═══ DATA RECORDS

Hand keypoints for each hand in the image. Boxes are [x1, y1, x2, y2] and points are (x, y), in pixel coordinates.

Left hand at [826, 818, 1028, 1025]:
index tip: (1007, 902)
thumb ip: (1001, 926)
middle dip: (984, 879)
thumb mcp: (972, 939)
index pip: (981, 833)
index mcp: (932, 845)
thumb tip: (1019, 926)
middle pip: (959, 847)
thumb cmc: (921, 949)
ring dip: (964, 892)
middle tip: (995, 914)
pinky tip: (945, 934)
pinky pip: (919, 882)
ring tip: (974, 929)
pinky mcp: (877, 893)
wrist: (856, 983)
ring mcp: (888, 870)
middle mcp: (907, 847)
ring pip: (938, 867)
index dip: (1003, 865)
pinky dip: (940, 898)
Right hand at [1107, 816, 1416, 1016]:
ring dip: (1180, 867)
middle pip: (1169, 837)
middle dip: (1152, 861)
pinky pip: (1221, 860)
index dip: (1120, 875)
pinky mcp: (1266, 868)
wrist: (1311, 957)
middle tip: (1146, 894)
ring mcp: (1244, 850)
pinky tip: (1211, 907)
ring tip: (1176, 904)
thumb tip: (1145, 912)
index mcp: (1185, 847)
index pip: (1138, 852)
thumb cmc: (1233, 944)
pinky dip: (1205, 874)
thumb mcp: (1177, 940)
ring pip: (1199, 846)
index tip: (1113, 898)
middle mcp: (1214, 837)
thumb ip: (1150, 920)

══════

**WHAT IS BEING ASKED**
The only output should be the lines from the one containing "ring tip: (1176, 904)" through the final line of the material above, copied exactly.

**TASK RESULT**
ring tip: (1176, 904)
thumb tip: (1145, 912)
index mcp: (1185, 847)
index pip: (1138, 852)
thumb cmc: (1233, 944)
pinky dip: (1205, 874)
thumb mcp: (1177, 940)
ring pip: (1199, 846)
index tip: (1113, 898)
middle mcp: (1214, 837)
thumb ip: (1150, 920)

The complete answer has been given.